ADVERTISEMENT

Ellison Questioned Journalist's Motives After He Reported on Jesse Jackson

Ellison quoted Nation of Islam leader Louis Farrakhan in article

Keith Ellison
Keith Ellison / Getty Images
November 5, 2018

When he was an undergraduate at Wayne State University in Detroit in the mid-1980s, Keith Ellison authored a news article that questioned the motives of a journalist for breaking the news of Jesse Jackson calling Jews "Hymies," and saying New York City was "Hymietown."

The report dates back to 1984 when Ellison covered controversial remarks by then-presidential candidate Jesse Jackson that were originally broken by the Washington Post, and reporter Milton Coleman, who is black.

In the second paragraph, Ellison quoted one sentence of remarks by Nation of Islam leader Louis Farrakhan aimed at Coleman, in which Farrakhan said, "One day soon we will punish you with death."

The article went on to use the reactions of a Wayne State professor to question the motives of the Coleman, and whether the black community would continue to trust him after the Jackson report.

The article represents another connection between Ellison and Farrakhan's ideas.

After controversy arose in 2006 during his original run for Congress surrounding Ellison's relationship to the Nation of Islam leader, Ellison wrote a letter in May of that year to the Jewish Community Relations Council in Minneapolis, trying to distance himself from Farrakhan.

Ellison "apologized for failing to 'adequately scrutinize the positions' of Farrakhan and other Nation of Islam leaders," according to the Washington Post.

"They were and are anti-Semitic, and I should have come to that conclusion earlier than I did," Ellison wrote to the Jewish council.

Though Ellison has always maintained that he was never a member of the Nation of Islam, he did participate in Farrakhan's "Million Man March" in 1995. Ellison says that after the march he cut ties with Farrakhan and disavowed him, claims the Washington Post gave 'Four Pinnochios.'

When Ellison won his 2006 race, he became the first Muslim to ever serve in Congress. Questions about his flirtations with Black Nationalism and his relationship to Farrakhan rose again in 2016 when he sought the chairmanship of the Democratic National Committee.

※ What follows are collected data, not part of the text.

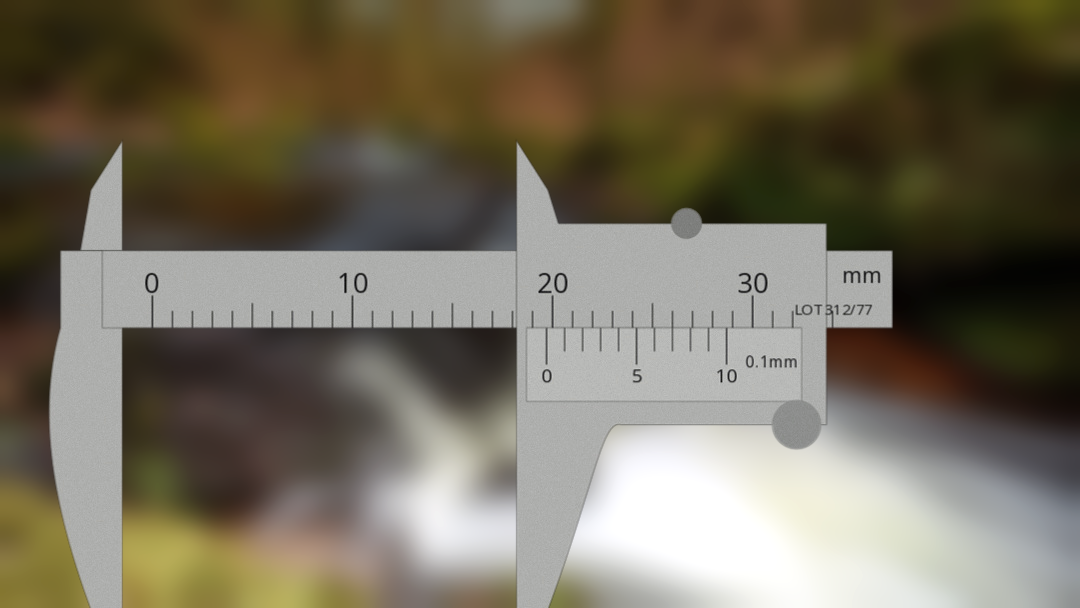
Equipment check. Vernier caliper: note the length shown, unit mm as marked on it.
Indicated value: 19.7 mm
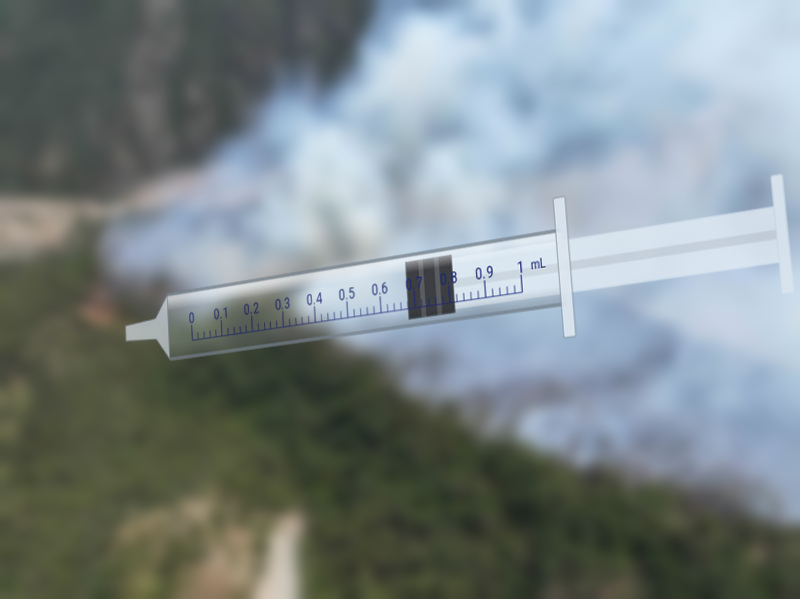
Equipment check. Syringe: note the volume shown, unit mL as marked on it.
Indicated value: 0.68 mL
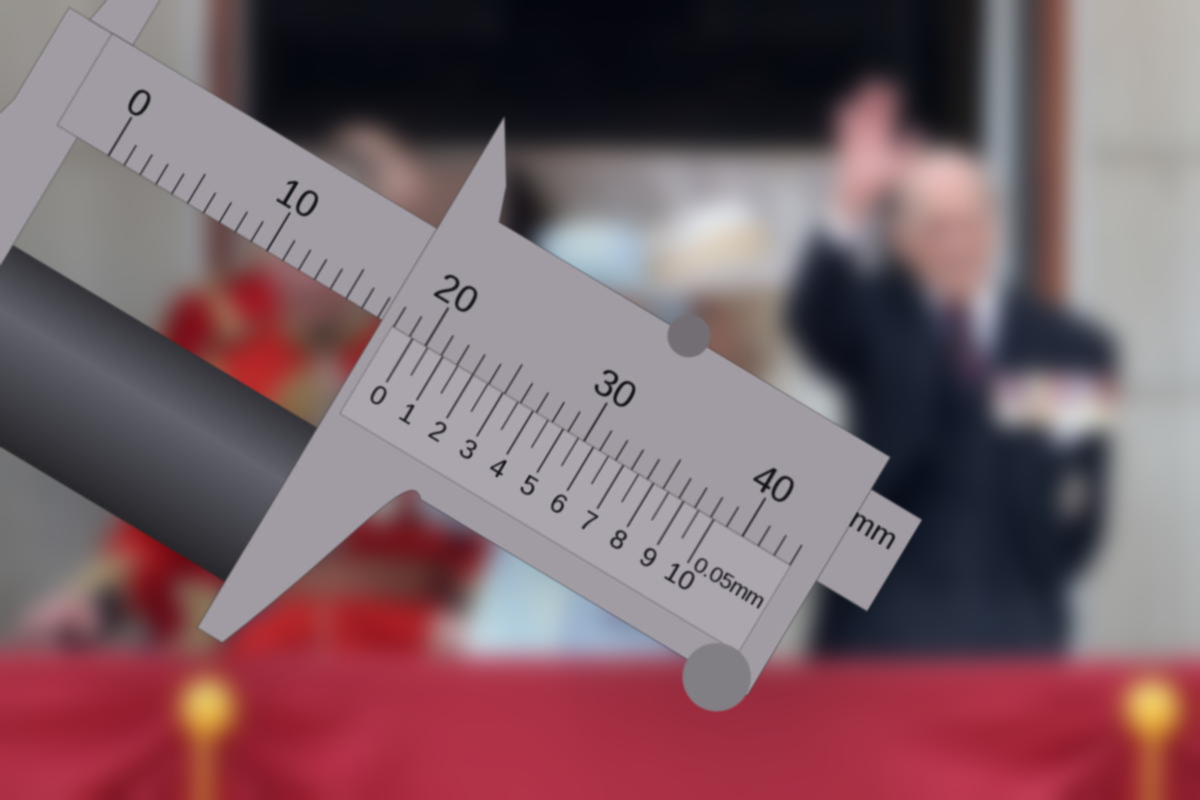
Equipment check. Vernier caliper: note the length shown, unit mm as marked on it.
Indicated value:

And questions have persisted to this day, such as in June of this year, when Ellison was pressed on his past with Farrakhan by CNN's Jake Tapper.

In another article from his Wayne State days, Ellison penned an editorial on conservatism shortly after President Reagan's reelection in 1984, titled, "On Conservatives, conservatives and fascists."

So rather than confuse conservatism with Conservatism anymore, let's breeze through the American Heritage Dictionary to see if we can't find a more fitting label for Conservatives.

Well, I've saved you the trouble, and have found an almost perfect descriptive noun: fascism, which is defined as "A system of government that exercises a dictatorship of the extreme right, typically through a state and business leadership, together with belligerent nationalism.

You know, fascism, with Hitler and Mussolini, and all the rest. In our case, the big business/government ties are there. The nationalism is there. The extreme right is accounted for. And say, is that our old friend dictatorship on the horizon?

Think about it.

The Washington Free Beacon also obtained a copy of a cartoon drawn by Ellison, which drew a firestorm of controversy and local media coverage when it happened, but was again reported on by Mother Jones in 2017.

The drawing shows five black men dribbling basketballs, and one person in a Ku Klux Klan robe and hood and clutching a club. The caption above the drawing says, "How many honkies are in this picture?"

"It was meant to poke fun at racial caricatures, but students didn't see the humor," the Mother Jones article said. "An African American classmate stormed into the newspaper's office to confront him—a scene Ellison breezily recounted in a follow-up column mocking the outcry."

Ellison wrote for the student newspaper The South End while an undergraduate at Wayne State in the mid-1980s and then later attended the University of Minnesota to study law, where his writings under the name Keith E. Hakim became a source of political controversy.

Ellison is currently running for attorney general of Minnesota.

A request for comment to the Ellison campaign was not returned.